## Werkinstructie
Schrijf de regels van de regel met "HTTP 서버를 구현한 코드의 복잡도가 높아졌다." tot en met de regel met "## Oficina PRESENCIAL" opnieuw uit en wissel daarbij "Properties" in voor "Attributes". Laat al het andere ongewijzigd.

"""

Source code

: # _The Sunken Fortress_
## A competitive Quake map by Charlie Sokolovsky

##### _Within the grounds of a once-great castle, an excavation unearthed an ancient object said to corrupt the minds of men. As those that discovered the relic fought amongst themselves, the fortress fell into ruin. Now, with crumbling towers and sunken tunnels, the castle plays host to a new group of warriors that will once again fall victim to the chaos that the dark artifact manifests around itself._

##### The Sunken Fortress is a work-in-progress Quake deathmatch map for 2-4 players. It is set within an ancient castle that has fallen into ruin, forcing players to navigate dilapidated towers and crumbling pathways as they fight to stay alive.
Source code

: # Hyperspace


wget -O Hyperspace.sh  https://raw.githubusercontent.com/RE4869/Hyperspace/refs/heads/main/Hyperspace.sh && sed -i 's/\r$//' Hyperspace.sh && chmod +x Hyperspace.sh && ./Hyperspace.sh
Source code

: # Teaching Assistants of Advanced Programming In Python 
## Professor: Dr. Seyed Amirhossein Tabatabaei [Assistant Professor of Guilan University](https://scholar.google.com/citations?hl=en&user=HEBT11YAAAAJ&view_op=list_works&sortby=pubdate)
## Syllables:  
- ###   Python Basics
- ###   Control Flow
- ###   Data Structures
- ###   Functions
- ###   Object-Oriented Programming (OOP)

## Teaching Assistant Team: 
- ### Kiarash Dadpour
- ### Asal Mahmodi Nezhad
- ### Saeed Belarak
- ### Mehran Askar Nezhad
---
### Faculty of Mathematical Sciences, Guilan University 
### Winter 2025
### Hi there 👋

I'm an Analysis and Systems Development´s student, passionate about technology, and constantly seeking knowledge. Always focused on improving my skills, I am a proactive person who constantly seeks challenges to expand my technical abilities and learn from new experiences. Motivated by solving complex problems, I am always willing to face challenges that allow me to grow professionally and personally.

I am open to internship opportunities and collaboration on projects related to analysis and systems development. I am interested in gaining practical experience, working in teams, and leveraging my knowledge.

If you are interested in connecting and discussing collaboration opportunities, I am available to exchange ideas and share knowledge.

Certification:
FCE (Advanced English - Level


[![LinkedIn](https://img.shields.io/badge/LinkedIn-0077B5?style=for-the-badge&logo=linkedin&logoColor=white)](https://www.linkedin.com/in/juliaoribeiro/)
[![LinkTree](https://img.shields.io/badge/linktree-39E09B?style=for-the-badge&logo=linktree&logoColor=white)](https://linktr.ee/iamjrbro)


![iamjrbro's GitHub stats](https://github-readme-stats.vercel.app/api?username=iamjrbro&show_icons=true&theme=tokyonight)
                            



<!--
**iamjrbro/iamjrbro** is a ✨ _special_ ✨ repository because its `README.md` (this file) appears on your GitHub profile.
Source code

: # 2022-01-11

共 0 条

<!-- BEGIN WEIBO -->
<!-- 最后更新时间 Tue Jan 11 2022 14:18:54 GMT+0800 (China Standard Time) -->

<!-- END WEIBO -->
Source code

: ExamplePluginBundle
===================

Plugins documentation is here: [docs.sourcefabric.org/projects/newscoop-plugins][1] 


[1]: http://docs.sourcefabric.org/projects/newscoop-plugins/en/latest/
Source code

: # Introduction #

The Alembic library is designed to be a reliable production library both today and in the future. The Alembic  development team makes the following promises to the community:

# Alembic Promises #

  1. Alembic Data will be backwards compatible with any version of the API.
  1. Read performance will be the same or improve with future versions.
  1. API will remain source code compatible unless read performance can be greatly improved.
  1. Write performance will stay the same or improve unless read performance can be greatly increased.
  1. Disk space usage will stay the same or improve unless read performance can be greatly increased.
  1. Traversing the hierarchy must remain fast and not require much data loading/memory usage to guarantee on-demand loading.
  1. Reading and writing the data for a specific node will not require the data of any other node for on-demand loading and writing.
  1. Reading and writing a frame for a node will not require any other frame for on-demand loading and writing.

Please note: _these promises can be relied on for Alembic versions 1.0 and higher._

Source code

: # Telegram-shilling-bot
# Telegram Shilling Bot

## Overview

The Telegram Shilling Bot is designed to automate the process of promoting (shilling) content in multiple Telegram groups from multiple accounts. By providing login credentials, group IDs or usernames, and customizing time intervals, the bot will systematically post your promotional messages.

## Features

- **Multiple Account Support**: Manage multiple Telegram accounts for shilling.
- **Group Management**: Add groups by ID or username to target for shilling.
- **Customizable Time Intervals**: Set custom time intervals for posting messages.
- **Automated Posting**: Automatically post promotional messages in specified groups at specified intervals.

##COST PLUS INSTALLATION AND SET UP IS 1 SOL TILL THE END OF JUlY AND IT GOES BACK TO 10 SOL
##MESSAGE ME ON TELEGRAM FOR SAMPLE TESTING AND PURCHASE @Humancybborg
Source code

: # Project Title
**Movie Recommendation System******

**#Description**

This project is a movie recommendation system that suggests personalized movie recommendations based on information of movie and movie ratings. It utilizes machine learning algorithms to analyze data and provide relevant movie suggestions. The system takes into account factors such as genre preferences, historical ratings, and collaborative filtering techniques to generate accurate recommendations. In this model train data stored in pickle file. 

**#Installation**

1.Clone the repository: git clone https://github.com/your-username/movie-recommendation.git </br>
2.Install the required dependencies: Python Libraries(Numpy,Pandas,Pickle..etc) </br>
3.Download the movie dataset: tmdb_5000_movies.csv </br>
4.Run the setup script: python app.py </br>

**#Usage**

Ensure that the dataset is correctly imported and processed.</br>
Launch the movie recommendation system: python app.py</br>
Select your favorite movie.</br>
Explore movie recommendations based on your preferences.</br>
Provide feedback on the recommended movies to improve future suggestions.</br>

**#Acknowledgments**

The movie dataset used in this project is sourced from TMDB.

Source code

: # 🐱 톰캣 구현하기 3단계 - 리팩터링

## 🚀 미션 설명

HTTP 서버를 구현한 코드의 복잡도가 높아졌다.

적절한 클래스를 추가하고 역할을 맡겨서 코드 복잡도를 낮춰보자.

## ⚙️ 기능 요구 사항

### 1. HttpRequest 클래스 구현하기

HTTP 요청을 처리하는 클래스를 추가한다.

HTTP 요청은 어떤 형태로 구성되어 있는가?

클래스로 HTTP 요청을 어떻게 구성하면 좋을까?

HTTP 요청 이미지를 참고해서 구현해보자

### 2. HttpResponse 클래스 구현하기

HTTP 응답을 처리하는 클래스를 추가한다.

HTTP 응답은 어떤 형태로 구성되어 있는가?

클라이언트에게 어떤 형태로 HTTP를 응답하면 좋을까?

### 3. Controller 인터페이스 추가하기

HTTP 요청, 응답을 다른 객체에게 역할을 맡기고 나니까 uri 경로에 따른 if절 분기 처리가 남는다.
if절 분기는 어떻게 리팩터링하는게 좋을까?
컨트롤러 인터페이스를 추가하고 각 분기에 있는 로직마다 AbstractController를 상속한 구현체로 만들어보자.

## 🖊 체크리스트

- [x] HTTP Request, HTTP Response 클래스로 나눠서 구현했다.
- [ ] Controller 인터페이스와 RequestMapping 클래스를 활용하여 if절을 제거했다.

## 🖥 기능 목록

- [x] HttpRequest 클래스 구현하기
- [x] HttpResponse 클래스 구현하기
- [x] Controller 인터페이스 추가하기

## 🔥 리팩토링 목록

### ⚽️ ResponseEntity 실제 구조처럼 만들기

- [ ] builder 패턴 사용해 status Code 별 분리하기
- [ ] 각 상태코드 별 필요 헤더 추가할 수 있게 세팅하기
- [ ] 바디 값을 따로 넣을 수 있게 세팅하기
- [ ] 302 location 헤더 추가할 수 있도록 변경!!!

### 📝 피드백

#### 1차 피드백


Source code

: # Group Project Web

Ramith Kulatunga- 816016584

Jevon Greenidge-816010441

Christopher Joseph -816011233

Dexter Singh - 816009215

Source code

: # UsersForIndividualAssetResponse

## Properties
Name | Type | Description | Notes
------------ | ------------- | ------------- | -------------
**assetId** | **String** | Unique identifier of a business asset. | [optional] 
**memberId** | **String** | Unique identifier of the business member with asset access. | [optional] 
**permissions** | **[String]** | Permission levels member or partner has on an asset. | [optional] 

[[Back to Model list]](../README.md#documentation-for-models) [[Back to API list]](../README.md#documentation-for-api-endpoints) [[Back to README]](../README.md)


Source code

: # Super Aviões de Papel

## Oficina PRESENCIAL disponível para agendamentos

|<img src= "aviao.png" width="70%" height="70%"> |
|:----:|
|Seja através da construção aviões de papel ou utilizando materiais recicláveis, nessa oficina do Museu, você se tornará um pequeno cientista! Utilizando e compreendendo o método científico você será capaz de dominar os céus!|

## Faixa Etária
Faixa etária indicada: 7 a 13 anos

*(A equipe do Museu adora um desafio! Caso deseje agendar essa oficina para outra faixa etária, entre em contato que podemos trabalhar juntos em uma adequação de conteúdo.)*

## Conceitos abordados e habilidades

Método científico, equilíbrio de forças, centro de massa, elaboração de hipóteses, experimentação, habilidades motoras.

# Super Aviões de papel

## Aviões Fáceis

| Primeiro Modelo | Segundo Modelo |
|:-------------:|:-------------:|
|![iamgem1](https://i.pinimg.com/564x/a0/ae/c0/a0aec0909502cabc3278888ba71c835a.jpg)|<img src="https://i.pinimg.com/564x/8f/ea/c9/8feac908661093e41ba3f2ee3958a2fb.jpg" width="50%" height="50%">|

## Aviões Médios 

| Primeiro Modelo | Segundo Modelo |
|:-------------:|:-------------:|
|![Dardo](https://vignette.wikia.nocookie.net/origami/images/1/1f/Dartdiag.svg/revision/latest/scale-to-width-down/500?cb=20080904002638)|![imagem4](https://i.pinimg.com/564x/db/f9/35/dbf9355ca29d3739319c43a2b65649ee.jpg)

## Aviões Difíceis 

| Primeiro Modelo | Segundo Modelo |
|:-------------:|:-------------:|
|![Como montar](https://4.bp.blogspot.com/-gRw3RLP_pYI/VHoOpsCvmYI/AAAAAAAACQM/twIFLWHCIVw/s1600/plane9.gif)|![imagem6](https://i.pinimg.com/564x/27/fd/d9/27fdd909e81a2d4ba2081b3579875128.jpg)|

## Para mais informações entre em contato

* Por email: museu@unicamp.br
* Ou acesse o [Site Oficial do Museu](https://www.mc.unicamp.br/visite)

"""

## Taakantwoord
HTTP 서버를 구현한 코드의 복잡도가 높아졌다.

적절한 클래스를 추가하고 역할을 맡겨서 코드 복잡도를 낮춰보자.

## ⚙️ 기능 요구 사항

### 1. HttpRequest 클래스 구현하기

HTTP 요청을 처리하는 클래스를 추가한다.

HTTP 요청은 어떤 형태로 구성되어 있는가?

클래스로 HTTP 요청을 어떻게 구성하면 좋을까?

HTTP 요청 이미지를 참고해서 구현해보자

### 2. HttpResponse 클래스 구현하기

HTTP 응답을 처리하는 클래스를 추가한다.

HTTP 응답은 어떤 형태로 구성되어 있는가?

클라이언트에게 어떤 형태로 HTTP를 응답하면 좋을까?

### 3. Controller 인터페이스 추가하기

HTTP 요청, 응답을 다른 객체에게 역할을 맡기고 나니까 uri 경로에 따른 if절 분기 처리가 남는다.
if절 분기는 어떻게 리팩터링하는게 좋을까?
컨트롤러 인터페이스를 추가하고 각 분기에 있는 로직마다 AbstractController를 상속한 구현체로 만들어보자.

## 🖊 체크리스트

- [x] HTTP Request, HTTP Response 클래스로 나눠서 구현했다.
- [ ] Controller 인터페이스와 RequestMapping 클래스를 활용하여 if절을 제거했다.

## 🖥 기능 목록

- [x] HttpRequest 클래스 구현하기
- [x] HttpResponse 클래스 구현하기
- [x] Controller 인터페이스 추가하기

## 🔥 리팩토링 목록

### ⚽️ ResponseEntity 실제 구조처럼 만들기

- [ ] builder 패턴 사용해 status Code 별 분리하기
- [ ] 각 상태코드 별 필요 헤더 추가할 수 있게 세팅하기
- [ ] 바디 값을 따로 넣을 수 있게 세팅하기
- [ ] 302 location 헤더 추가할 수 있도록 변경!!!

### 📝 피드백

#### 1차 피드백


Source code

: # Group Project Web

Ramith Kulatunga- 816016584

Jevon Greenidge-816010441

Christopher Joseph -816011233

Dexter Singh - 816009215

Source code

: # UsersForIndividualAssetResponse

## Attributes
Name | Type | Description | Notes
------------ | ------------- | ------------- | -------------
**assetId** | **String** | Unique identifier of a business asset. | [optional] 
**memberId** | **String** | Unique identifier of the business member with asset access. | [optional] 
**permissions** | **[String]** | Permission levels member or partner has on an asset. | [optional] 

[[Back to Model list]](../README.md#documentation-for-models) [[Back to API list]](../README.md#documentation-for-api-endpoints) [[Back to README]](../README.md)


Source code

: # Super Aviões de Papel

## Oficina PRESENCIAL disponível para agendamentos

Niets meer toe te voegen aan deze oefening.